In October, Rosemary Willatt was awarded the Konrad Steffen Award at the ESA Polar Science Week conference, for the best e-poster by an early career scientist. She received a scale model of the Sentinel-1 satellite and €1000 towards publication costs.
Professor Konrad Steffen was Director of WSL, the Swiss Federal Institute for Forest, Snow and Landscape Research, and previously director of the University of Colorado’s Cooperative Institute for Research in Environmental Sciences (CIRES.) He was a lead author on the IPCC’s Special Report on the Ocean and Cryosphere in a Changing Climate and its Fifth Assessment Report. He died in August 2020, aged 68, while conducting fieldwork on the Greenland ice sheet.
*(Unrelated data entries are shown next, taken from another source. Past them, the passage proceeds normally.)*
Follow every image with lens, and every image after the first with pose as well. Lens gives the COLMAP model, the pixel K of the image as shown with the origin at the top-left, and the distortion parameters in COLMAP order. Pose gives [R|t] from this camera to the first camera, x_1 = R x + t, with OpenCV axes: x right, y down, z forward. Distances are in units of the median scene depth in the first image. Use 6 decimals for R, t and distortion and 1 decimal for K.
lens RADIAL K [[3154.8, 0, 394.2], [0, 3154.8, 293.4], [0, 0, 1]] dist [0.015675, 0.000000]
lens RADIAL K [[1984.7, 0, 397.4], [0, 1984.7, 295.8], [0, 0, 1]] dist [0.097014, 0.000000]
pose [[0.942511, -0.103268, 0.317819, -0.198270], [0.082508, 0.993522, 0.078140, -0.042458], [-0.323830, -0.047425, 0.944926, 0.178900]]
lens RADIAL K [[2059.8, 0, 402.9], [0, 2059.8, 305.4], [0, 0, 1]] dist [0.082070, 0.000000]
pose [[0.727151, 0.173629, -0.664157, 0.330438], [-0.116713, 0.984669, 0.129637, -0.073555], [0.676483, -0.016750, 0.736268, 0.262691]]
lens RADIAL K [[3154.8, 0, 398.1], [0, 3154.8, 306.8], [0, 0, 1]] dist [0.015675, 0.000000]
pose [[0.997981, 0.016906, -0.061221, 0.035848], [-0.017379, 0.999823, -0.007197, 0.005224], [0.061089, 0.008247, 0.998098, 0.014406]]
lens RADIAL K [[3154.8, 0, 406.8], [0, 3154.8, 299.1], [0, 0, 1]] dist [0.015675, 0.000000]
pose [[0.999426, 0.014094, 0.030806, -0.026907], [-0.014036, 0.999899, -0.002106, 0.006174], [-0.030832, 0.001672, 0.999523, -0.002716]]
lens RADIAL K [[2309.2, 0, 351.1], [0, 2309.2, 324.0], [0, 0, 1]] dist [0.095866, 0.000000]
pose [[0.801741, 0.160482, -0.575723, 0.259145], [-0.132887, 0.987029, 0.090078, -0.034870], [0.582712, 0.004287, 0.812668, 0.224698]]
Rosie is a Research Fellow at UCL’s Department of Earth Sciences, in the Centre for Polar Observation and Modelling (CPOM) where she is analysing data Ku- and Ka-band ground-based radar data from the MOSAiC expedition. Her research interest is understanding radar interaction with snow cover on sea ice, using ground-based instruments to validate and interpret satellite data. Sea ice plays a key role in climate change, and determining the thickness of sea ice and its snow cover are still challenging due to their remote locations and their physical and electromagnetic characteristics. The MOSAiC Expedition’s data indicate that the polarisation, as well as the frequency, of the radiation, may reveal important information for determining the thicknesses of the snow and ice. The next step is to understand what can be achieved using satellite data which is gathered on much larger scales. Rosie is extremely proud to receive this award for her scientific work, especially having returned to science just over a year ago as a parent of young children, to work in a fantastic team led by Professor Julienne Stroeve – whose advisor was Konrad Steffen.